One police shooting, three official accounts

Posted at 5:21 PM, Aug 28, 2014
and last updated 2014-08-28 18:36:09-04

A federal-court lawsuit has offered a third account of a controversial police shooting last year in a drive-through lane at a Ghent Wells Fargo bank.

All three official accounts of the shooting that left a suspected check-forger dead in his car agree on some facts, but differ wildly on others. Those differences will be pivotal in the family's excessive-force lawsuit against two Norfolk officers.

The biggest and perhaps oddest discrepancy is how one of the responding officers got hurt. A day after the May, 2013, shooting, police officials in writing insisted neither officer was shot. But hospital records, a Commonwealth's Attorney's report, and even the officer himself in a radio call, confirm he'd been shot by his partner.
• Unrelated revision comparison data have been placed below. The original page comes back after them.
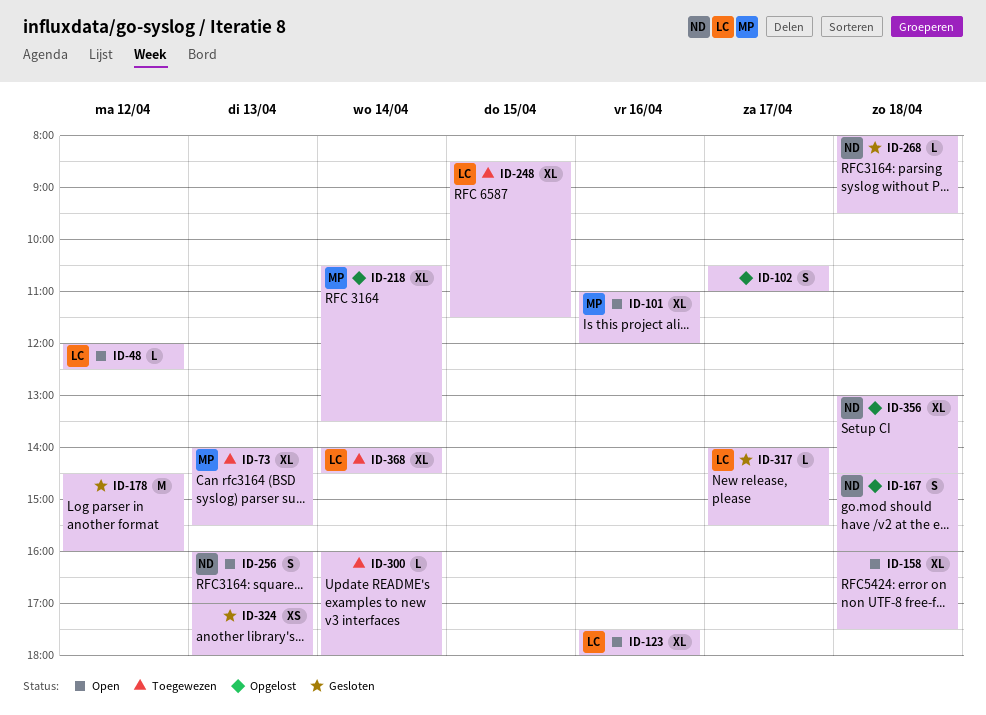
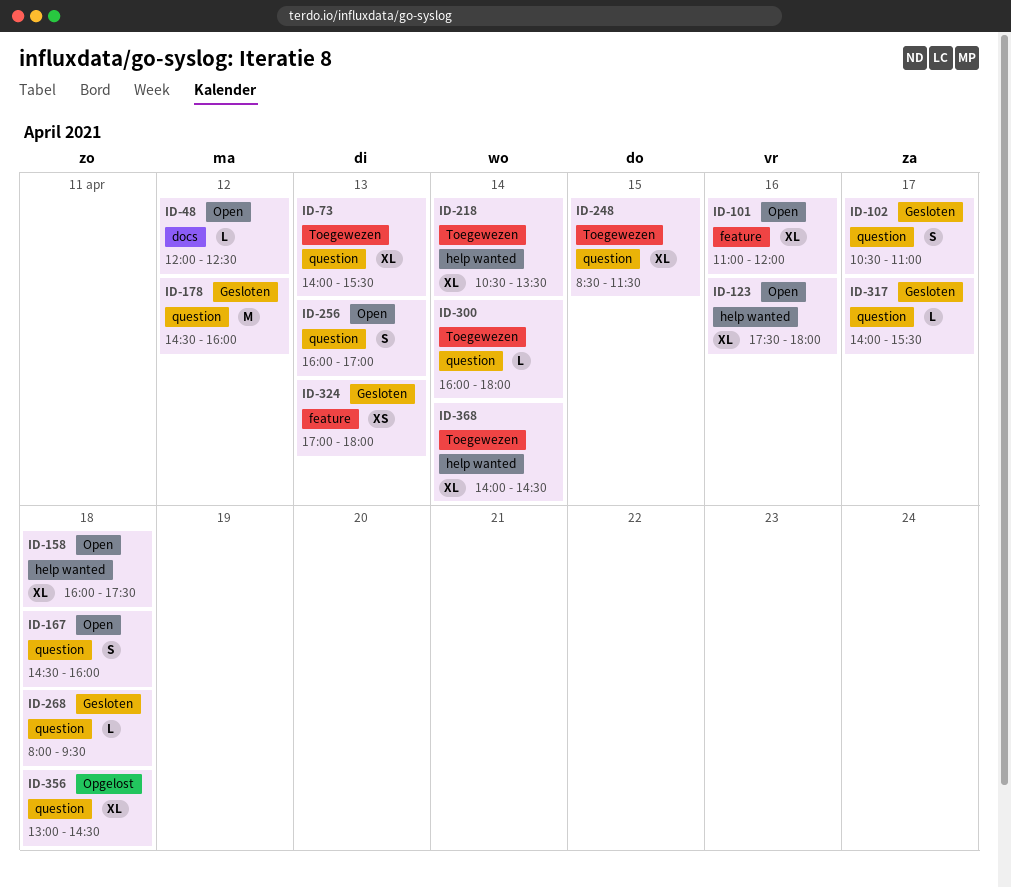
ID-102, status: Opgelost -> Gesloten
ID-167, status: Opgelost -> Open
ID-218, status: Opgelost -> Toegewezen

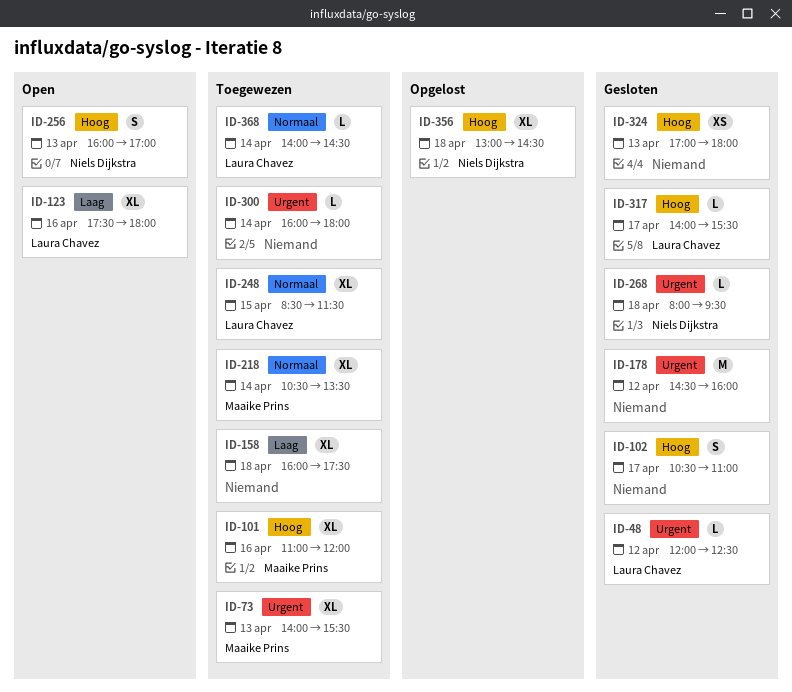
ID-48, status: Open -> Gesloten
ID-101, status: Open -> Toegewezen
ID-158, status: Open -> Toegewezen
ID-167: present -> none
ID-368, estimate: XL -> L

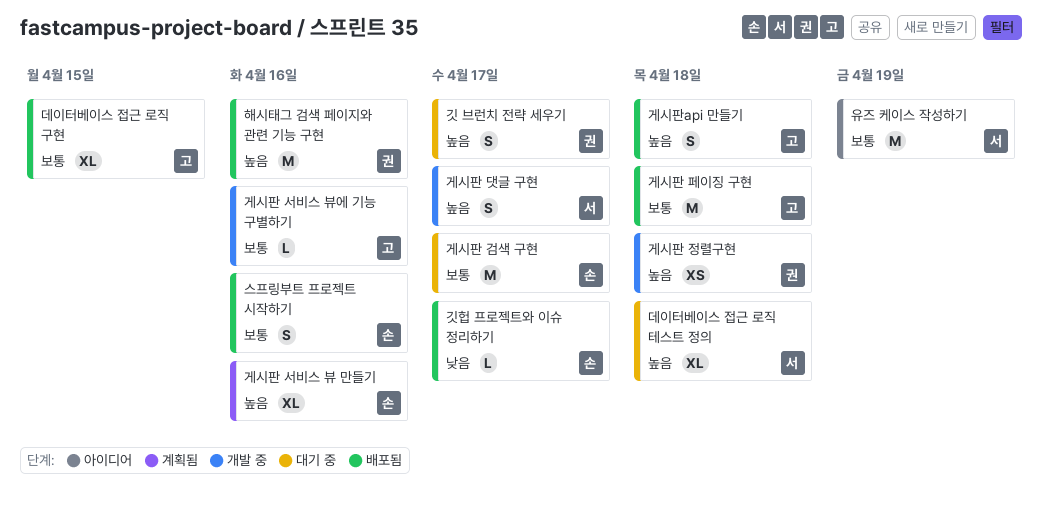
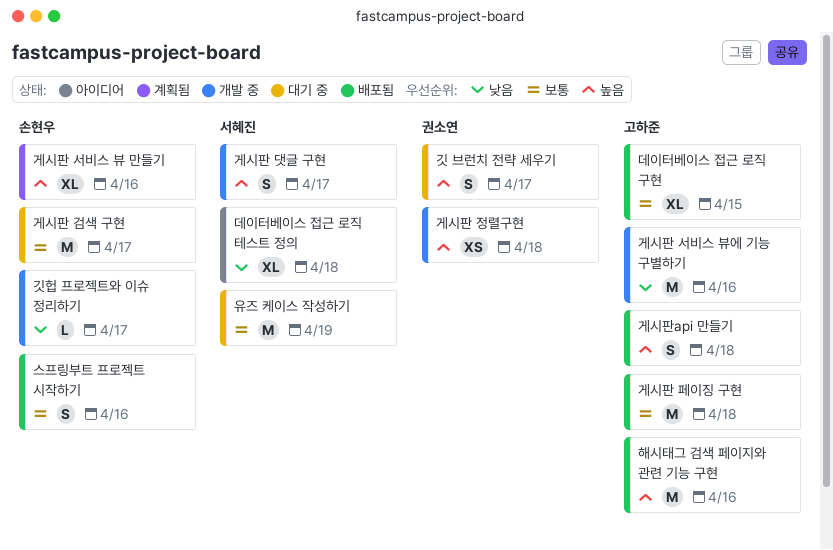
게시판 서비스 뷰에 기능 구별하기, priority: 보통 -> 낮음
게시판 서비스 뷰에 기능 구별하기, estimate: L -> M
깃헙 프로젝트와 이슈 정리하기, status: 배포됨 -> 개발 중
데이터베이스 접근 로직 테스트 정의, status: 대기 중 -> 아이디어
데이터베이스 접근 로직 테스트 정의, priority: 높음 -> 낮음
유즈 케이스 작성하기, status: 아이디어 -> 대기 중
해시태그 검색 페이지와 관련 기능 구현, owner: 권소연 -> 고하준

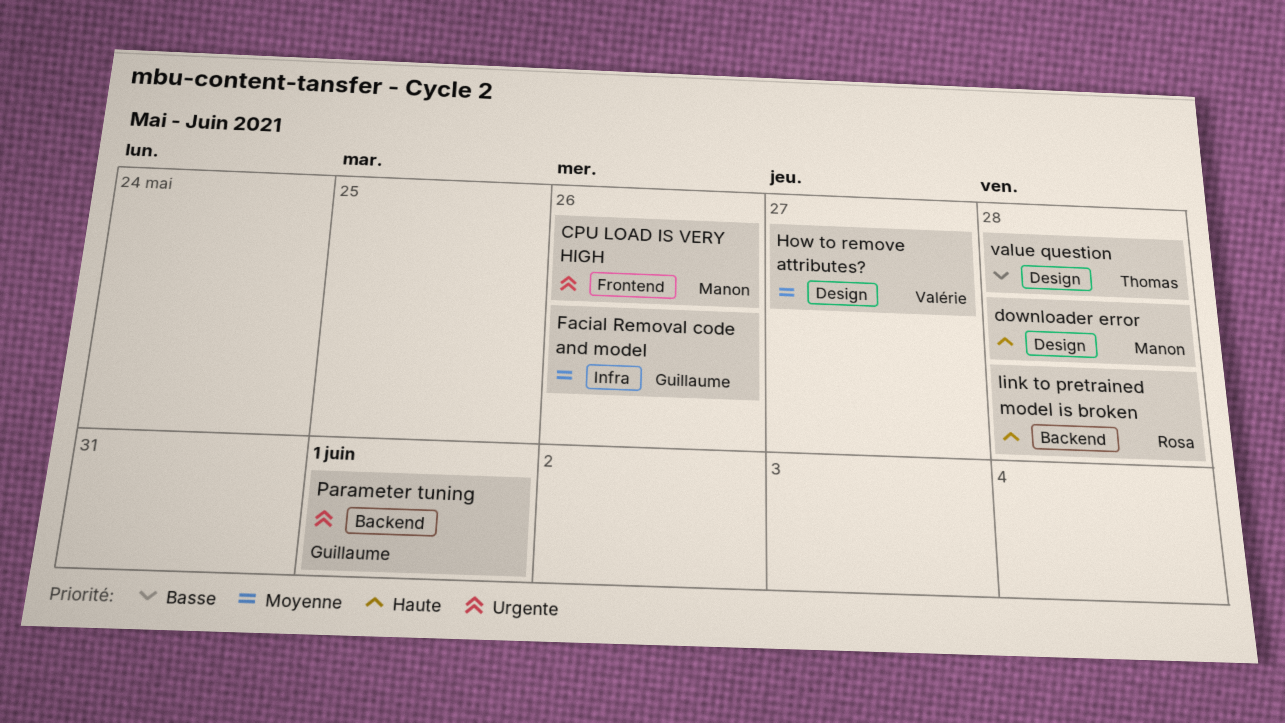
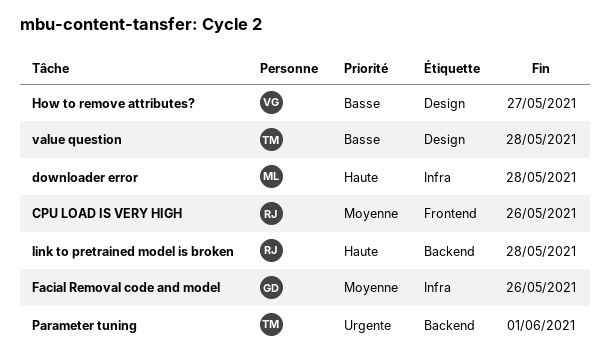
CPU LOAD IS VERY HIGH, owner: Manon -> Rosa
CPU LOAD IS VERY HIGH, priority: Urgente -> Moyenne
downloader error, label: Design -> Infra
How to remove attributes?, priority: Moyenne -> Basse
Parameter tuning, owner: Guillaume -> Thomas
Click here to read Norfolk Police Department's press release on the shooting

Click here to read the Commonwealth's Attorney's report

Click here to read the federal court judge's ruling on the excessive force lawsuit

In May, 2013, Officers Matthew Williams and Matthew Watson were sent to the Wells Fargo bank on 21st St. A man named Joshua "Omar" Johnson was trying to cash a stolen check. All three accounts agree Watson's police cruiser blocked Johnson's car in the drive-through while Watson's partner circled on foot to the back of Johnson's car. When confronted, Johnson put his car in reverse and backed away. Watson fired. Johnson died.

Reports now show that, despite the police department's statements, Williams was in his partner's line of fire and was shot in the left thigh.

The police news release and the prosecutor's report both agree that Johnson put his car in reverse and accelerated backwards, "at a high rate of speed."

But, according to the family's attorney, a bank surveillance video doesn't show anything like that. The attorney, John Cooper, fought Norfolk police in court to get the surveillance tape. The police have steadfastly refused to release it. Cooper told federal-court Judge Raymond A. Jackson the tape shows the car was reversing "slowly" and at a "walking pace."

The pace of the escape is a crucial element in the civil suit. Police contend the car was being driven like a weapon right at Officer Williams. That forced Officer Watson to fire, to save his partner's life. But Cooper says the tape shows the car was traveling so slowly it wasn't a threat to anyone. And that would make the shooting excessive.

Judge Jackson agreed the case can move forward. Cooper said a police expert is analyzing the bank video. Cooper said he expects to take depositions from the officers in the next three months.